» What the exercise asks:
Using the records provided below, locate and copy each line that contains the word "when".

» Listed records:
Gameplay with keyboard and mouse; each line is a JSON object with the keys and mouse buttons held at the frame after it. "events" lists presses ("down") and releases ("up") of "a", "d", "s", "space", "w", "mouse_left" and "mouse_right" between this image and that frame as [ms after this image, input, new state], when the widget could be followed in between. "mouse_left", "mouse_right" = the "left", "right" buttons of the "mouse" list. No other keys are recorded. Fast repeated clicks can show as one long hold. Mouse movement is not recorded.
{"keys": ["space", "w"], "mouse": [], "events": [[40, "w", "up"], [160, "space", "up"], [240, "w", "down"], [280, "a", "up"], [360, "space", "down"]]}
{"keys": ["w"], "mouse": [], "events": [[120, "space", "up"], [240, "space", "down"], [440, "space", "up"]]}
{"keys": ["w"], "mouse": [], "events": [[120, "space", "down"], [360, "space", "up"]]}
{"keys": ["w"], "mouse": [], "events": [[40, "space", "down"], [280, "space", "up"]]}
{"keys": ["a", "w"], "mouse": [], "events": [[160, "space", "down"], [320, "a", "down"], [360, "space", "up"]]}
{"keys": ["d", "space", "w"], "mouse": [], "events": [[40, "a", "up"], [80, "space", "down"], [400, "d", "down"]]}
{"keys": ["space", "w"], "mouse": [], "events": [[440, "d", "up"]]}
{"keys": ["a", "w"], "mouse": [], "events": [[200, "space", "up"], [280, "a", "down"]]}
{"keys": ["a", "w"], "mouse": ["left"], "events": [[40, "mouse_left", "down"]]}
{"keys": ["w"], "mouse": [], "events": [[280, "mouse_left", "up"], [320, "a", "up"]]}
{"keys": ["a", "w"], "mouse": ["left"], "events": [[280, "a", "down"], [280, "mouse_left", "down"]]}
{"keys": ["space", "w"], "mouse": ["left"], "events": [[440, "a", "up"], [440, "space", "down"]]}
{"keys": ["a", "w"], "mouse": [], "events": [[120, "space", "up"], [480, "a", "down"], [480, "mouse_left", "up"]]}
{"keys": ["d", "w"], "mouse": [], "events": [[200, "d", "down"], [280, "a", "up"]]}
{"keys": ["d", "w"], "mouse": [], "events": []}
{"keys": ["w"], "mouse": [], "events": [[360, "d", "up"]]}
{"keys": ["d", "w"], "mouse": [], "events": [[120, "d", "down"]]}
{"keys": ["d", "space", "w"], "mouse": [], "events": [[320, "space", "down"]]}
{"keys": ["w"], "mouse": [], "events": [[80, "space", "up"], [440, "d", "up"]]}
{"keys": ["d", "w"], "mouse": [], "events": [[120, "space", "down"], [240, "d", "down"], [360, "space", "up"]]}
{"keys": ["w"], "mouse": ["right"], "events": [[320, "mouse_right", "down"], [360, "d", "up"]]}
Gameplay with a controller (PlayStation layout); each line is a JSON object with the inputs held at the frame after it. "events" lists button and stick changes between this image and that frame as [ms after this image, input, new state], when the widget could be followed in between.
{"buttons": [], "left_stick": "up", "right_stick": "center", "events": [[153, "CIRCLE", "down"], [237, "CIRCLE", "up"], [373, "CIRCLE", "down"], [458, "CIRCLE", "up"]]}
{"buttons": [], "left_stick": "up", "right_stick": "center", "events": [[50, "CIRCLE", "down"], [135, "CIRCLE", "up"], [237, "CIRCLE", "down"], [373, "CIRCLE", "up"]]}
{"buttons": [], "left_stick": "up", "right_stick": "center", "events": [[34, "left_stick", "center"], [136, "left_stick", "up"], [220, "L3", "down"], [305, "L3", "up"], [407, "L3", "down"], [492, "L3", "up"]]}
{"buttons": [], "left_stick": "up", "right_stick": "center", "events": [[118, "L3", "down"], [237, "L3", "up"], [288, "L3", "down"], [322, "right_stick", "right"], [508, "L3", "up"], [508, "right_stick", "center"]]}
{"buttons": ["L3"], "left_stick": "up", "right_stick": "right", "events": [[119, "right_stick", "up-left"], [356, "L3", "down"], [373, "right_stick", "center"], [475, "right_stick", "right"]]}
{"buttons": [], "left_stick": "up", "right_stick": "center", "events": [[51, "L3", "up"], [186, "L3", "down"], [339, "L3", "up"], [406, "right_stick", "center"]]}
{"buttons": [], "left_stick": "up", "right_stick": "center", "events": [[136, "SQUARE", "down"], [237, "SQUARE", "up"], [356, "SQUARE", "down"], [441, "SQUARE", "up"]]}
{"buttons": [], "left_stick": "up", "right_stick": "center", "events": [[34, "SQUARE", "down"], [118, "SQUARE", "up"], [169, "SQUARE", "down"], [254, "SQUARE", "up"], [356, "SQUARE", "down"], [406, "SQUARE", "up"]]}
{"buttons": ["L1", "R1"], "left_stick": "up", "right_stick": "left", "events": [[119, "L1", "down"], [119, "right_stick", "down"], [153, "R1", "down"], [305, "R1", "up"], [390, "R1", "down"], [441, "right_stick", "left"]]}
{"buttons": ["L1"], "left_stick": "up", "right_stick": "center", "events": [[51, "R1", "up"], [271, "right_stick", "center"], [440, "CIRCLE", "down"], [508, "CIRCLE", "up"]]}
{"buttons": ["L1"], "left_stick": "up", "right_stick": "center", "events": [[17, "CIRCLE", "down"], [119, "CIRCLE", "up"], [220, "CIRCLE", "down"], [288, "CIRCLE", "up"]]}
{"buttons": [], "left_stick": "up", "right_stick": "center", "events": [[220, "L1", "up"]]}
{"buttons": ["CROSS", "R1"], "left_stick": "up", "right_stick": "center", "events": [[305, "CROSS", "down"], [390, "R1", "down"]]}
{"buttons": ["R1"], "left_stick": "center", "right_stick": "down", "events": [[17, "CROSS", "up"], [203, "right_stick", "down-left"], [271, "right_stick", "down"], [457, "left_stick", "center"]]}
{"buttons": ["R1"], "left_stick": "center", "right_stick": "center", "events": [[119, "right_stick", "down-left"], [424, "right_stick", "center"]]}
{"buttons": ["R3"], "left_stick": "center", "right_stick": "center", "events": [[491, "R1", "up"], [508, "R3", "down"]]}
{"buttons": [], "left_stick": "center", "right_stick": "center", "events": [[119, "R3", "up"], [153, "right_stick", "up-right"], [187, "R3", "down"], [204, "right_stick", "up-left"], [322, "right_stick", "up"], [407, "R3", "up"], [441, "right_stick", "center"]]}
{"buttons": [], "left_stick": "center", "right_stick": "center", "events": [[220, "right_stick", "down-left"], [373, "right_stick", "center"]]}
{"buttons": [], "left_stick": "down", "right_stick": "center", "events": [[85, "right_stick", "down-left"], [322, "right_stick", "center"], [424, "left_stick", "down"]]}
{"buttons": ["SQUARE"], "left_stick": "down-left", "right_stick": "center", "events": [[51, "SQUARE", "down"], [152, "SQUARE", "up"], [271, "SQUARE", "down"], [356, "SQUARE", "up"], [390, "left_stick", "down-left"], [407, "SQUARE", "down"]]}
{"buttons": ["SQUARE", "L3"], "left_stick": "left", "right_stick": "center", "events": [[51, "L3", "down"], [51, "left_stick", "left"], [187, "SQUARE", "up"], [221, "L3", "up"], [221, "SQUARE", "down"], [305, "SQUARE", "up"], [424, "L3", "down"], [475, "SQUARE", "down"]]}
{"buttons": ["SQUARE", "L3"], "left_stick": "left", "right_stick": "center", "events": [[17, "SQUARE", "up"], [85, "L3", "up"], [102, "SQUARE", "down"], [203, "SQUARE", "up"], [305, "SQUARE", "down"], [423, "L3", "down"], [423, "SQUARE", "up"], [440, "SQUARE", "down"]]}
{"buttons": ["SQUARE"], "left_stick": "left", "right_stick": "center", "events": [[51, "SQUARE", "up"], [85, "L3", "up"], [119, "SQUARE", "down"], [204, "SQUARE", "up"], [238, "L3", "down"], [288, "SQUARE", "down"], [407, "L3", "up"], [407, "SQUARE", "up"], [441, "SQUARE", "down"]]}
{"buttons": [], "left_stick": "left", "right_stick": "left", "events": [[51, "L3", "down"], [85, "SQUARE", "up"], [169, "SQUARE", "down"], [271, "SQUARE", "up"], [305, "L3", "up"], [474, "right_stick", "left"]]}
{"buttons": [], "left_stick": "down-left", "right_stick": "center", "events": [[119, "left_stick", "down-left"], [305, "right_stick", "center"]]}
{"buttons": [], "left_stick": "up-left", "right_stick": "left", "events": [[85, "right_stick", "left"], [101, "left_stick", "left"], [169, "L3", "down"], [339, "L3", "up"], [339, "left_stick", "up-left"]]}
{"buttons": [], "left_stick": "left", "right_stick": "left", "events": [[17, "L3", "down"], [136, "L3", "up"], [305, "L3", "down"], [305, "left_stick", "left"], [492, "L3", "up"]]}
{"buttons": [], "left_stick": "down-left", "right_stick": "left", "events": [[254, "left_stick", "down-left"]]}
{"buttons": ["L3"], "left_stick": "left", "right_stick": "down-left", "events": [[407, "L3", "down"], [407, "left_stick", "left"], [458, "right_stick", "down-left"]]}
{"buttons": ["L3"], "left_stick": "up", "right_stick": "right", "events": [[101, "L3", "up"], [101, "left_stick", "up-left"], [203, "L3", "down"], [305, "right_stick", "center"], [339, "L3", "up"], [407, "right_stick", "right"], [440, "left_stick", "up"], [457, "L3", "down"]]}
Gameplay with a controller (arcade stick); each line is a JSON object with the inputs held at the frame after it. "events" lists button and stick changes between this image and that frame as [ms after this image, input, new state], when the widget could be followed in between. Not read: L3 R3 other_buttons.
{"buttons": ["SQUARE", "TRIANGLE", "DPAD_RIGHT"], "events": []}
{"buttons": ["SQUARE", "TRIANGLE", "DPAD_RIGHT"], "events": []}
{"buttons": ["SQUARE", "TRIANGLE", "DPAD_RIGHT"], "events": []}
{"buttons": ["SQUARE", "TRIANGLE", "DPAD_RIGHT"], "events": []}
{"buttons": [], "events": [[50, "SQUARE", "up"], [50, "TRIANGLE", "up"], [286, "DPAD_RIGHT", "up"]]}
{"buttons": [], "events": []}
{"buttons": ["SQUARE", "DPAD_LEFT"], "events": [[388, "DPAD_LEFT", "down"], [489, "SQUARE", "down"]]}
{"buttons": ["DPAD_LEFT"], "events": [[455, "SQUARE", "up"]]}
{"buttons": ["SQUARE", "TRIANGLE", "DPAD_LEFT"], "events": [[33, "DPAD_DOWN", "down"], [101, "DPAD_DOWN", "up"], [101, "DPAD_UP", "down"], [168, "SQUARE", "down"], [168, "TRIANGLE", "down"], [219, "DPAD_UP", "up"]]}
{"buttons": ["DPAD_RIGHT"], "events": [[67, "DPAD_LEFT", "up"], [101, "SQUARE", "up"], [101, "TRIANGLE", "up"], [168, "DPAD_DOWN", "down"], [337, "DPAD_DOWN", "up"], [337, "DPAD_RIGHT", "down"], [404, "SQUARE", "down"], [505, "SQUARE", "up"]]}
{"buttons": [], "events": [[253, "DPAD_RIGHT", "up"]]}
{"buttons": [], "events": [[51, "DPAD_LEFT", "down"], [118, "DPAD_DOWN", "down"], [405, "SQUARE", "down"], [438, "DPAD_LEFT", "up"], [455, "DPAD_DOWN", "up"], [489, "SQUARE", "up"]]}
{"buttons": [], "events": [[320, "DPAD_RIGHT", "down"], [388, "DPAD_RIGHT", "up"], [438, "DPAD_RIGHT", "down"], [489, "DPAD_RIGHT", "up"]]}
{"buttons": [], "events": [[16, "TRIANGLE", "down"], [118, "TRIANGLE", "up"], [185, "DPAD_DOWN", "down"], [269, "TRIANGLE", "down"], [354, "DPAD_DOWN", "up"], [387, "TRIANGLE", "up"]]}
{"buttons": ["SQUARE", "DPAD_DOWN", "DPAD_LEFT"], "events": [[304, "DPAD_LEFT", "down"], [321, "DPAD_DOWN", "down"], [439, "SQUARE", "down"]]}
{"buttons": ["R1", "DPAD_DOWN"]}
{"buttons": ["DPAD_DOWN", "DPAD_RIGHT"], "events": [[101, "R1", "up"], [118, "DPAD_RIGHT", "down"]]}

» Problem solution:
Gameplay with keyboard and mouse; each line is a JSON object with the keys and mouse buttons held at the frame after it. "events" lists presses ("down") and releases ("up") of "a", "d", "s", "space", "w", "mouse_left" and "mouse_right" between this image and that frame as [ms after this image, input, new state], when the widget could be followed in between. "mouse_left", "mouse_right" = the "left", "right" buttons of the "mouse" list. No other keys are recorded. Fast repeated clicks can show as one long hold. Mouse movement is not recorded.
Gameplay with a controller (PlayStation layout); each line is a JSON object with the inputs held at the frame after it. "events" lists button and stick changes between this image and that frame as [ms after this image, input, new state], when the widget could be followed in between.
Gameplay with a controller (arcade stick); each line is a JSON object with the inputs held at the frame after it. "events" lists button and stick changes between this image and that frame as [ms after this image, input, new state], when the widget could be followed in between. Not read: L3 R3 other_buttons.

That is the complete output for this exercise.